K.6 Yaratıcı dramanın sağlıklı olarak gelişebilmesi için bir gruba ihtiyaç vardır. Gruplar yaratıcı drama sürecinde kendi yaşanmışlıklarından yola çıkarak doğaçlamalar yaparlar. Bunu yaparken de aslında kendi alanlarını başkalarına açmış olurlar. İnsanlar kendilerini güvende hissettiği, uyum içinde olduğu bir grupta kendini daha rahat ifade edecek yaratıcılığına sınırlar koymayacaktır. Bu nedenle her grupta muhakkak uyum çalışmaları yapılmalı. (4. Aşama )

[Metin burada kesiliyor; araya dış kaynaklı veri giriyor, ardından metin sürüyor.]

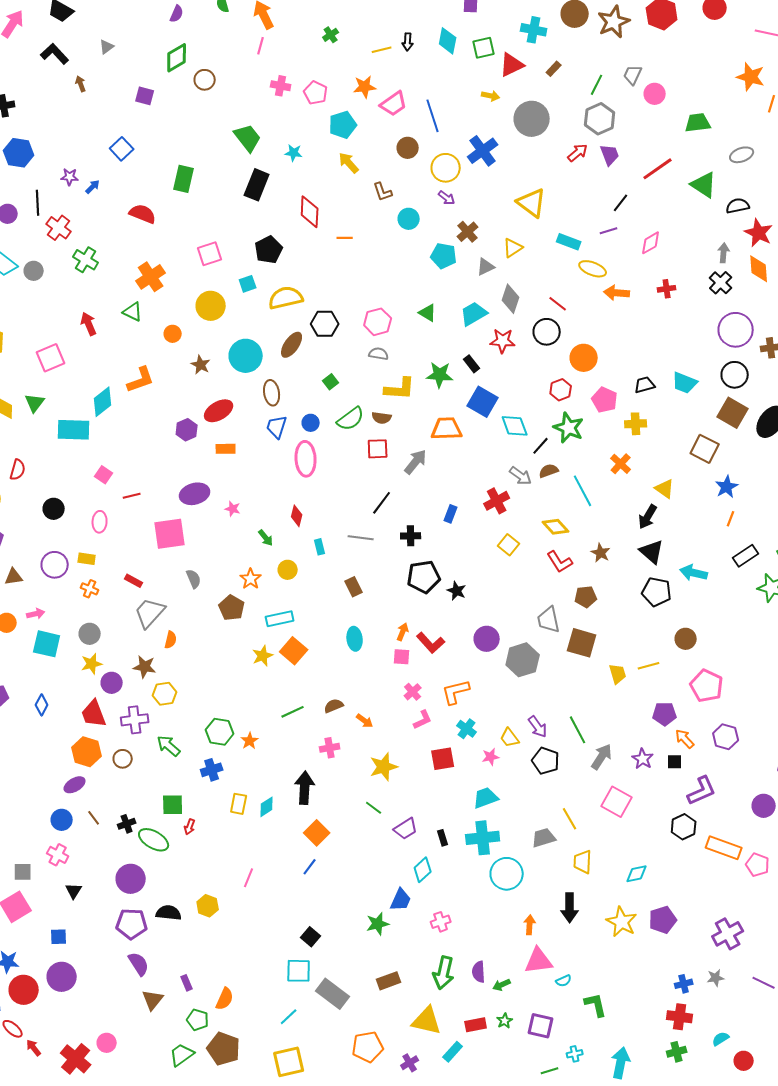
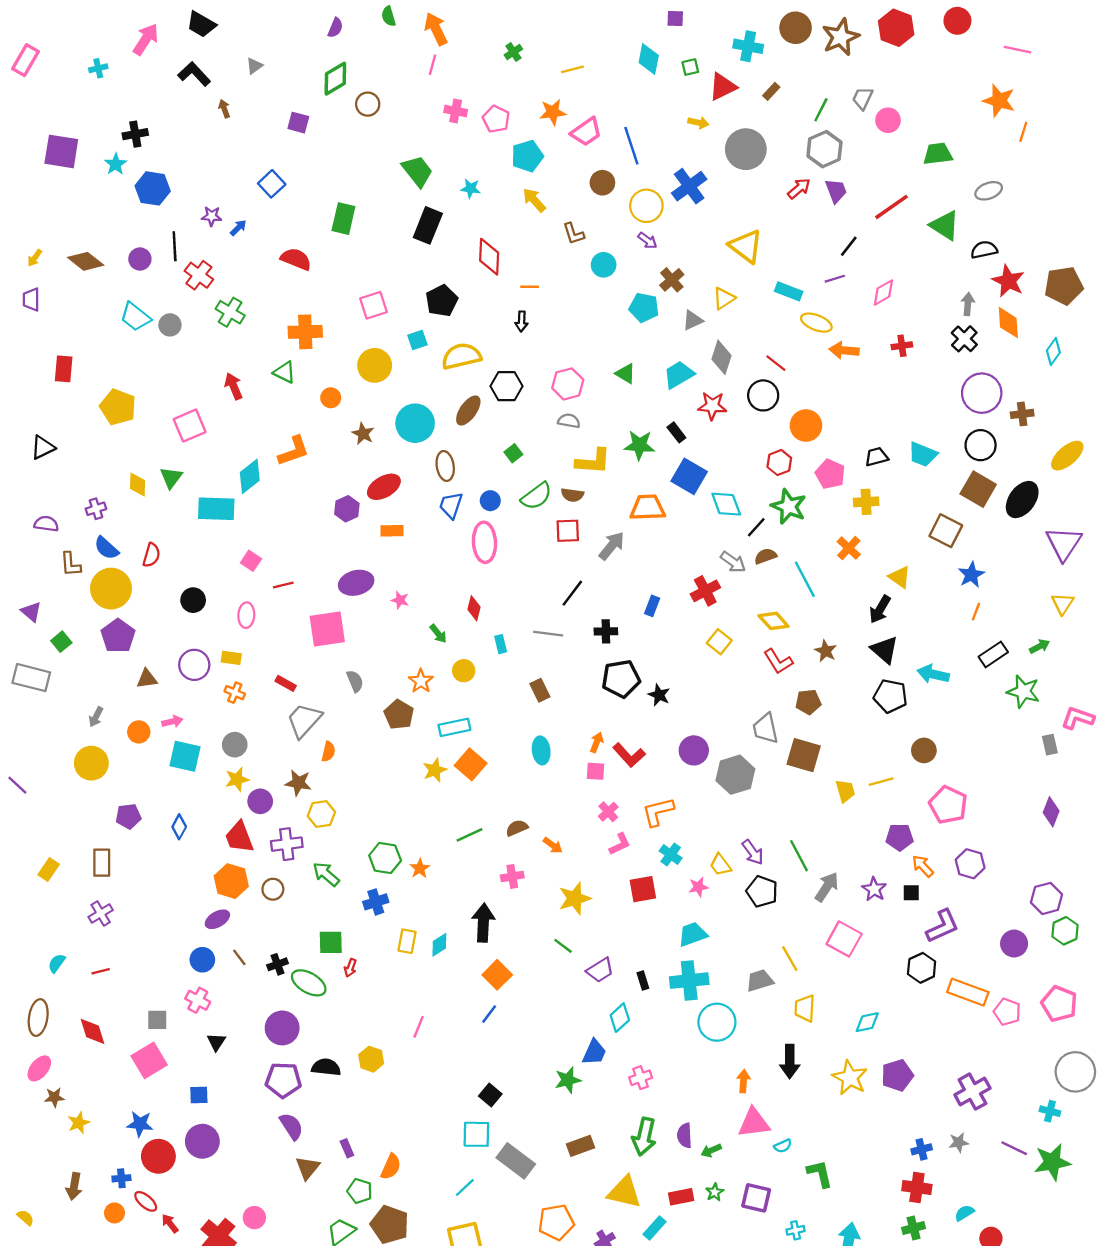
black arrow: (408, 42) -> (521, 321), moved
green square: (484, 48) -> (690, 67), size x0.7
orange cross: (151, 277) -> (305, 332), turned 32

K.11 Uyum yaratıcı dramadaki en önemli ögelerden biridir. Grup için iletişim ve etkileşimin sağlanmasında, yaptığımız çalışmaların doğru amacına ulaşmasında hem bireysel hem grup olarak bir bütünlüğün sağlanmasıdır. Dramanın en büyük kazanımlarından biridir. PAM BOWEL’in sözüyle bitirmek isterim. “Hayatta kalanlar en güçlüler değil, uyum sağlamayı bilenlerdir.” (4. Aşama )

K.5 Yaratıcı Drama etkinliklerinin insanın hayata, çevreye uyumunu arttırdığını düşünüyorum. Uyumlu bir ortamda da Yaratıcı Dramanın daha iyi yapıldığını düşünüyorum. Bence ikisi birbirini tamamlıyor. (2. Aşama )

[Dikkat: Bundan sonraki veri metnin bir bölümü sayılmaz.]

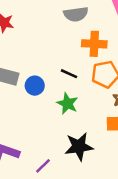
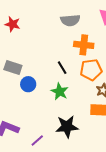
black line: (69, 74) -> (62, 68), turned 32
blue circle: (35, 86) -> (28, 84), moved

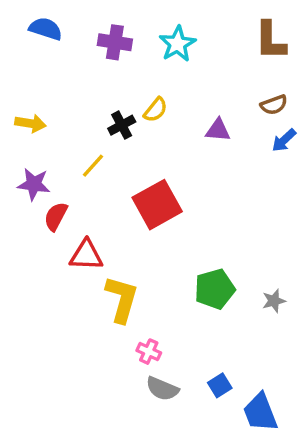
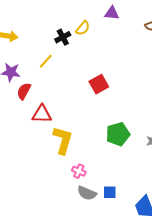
purple triangle: (218, 130) -> (112, 13), moved
red square: (157, 205) -> (99, 84), moved, size x0.7
blue square: (220, 385) -> (110, 192), moved, turned 32

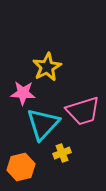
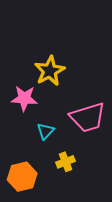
cyan triangle: (43, 124) -> (45, 131), size x0.5

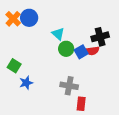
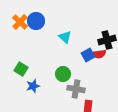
green circle: (66, 49) -> (63, 74), moved

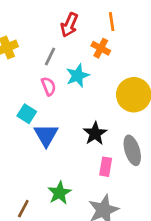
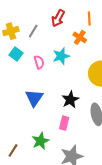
gray line: (50, 56) -> (33, 31), moved
cyan square: (27, 114) -> (16, 54), moved
pink rectangle: (106, 167) -> (64, 123), moved

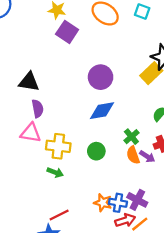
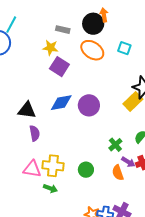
blue diamond: (102, 111) -> (61, 103), moved
pink triangle: (31, 133) -> (32, 169), moved
green cross: (131, 137) -> (115, 145), moved
purple arrow: (147, 156) -> (128, 162), moved

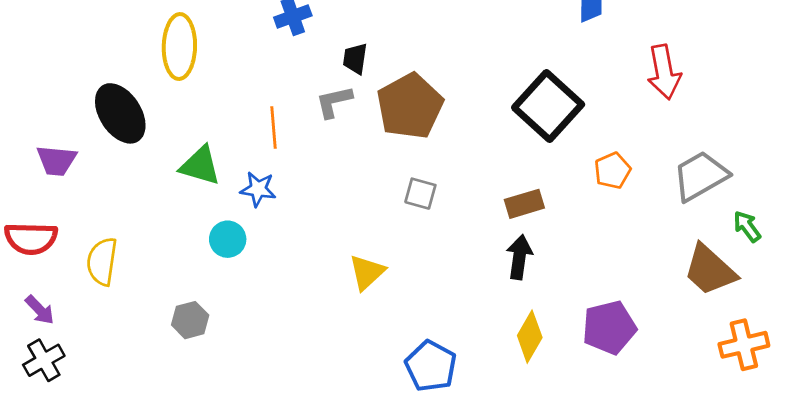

K.14 Yaratıcı Drama aslında temeli dahilinde uyum sürecini içerisinde barındırıyor. Liderin ekibe, ekibin lidere olan uyumu ile bu süreç başlamış oluyor. Ve dramanın temellerinde yaşanmışlıklar ve canlandırmalar yer aldığı için bunları daha objektif şekilde gerçekleştirmek empati yeteneğinin ellerinde kalıyor. Bu empatide aslında çevresine-bireylere açık uyumlu bireylerle daha rahat gerçekleşiyor. (2. Aşama)

Katılımcılar farklı aşamalarda olmalarına rağmen uyum ve yaratıcı dramayı birbirini tamamlayan bir bütün olarak ele almışlardır. Katılımcılar bir yaratıcı drama atölyesinde atölyenin sağlıklı işleyebilmesi için uyumu ve katılımcıların birbirine güvenmelerini ön koşul olarak belirtmişlerdir. Katılımcılar uyumu çok yönlü olarak düşünmüş, lider ve katılımcılar, katılımcıların kendi aralarındaki uyum olarak bir bütün olarak ele almışlardır. Katılımcılar kişilerin kendilerini güvende hissettiği ve uyum sağladığı ortamlarda yaratıcılıklarının sınırlarının olmadığını vurgulamışlardır.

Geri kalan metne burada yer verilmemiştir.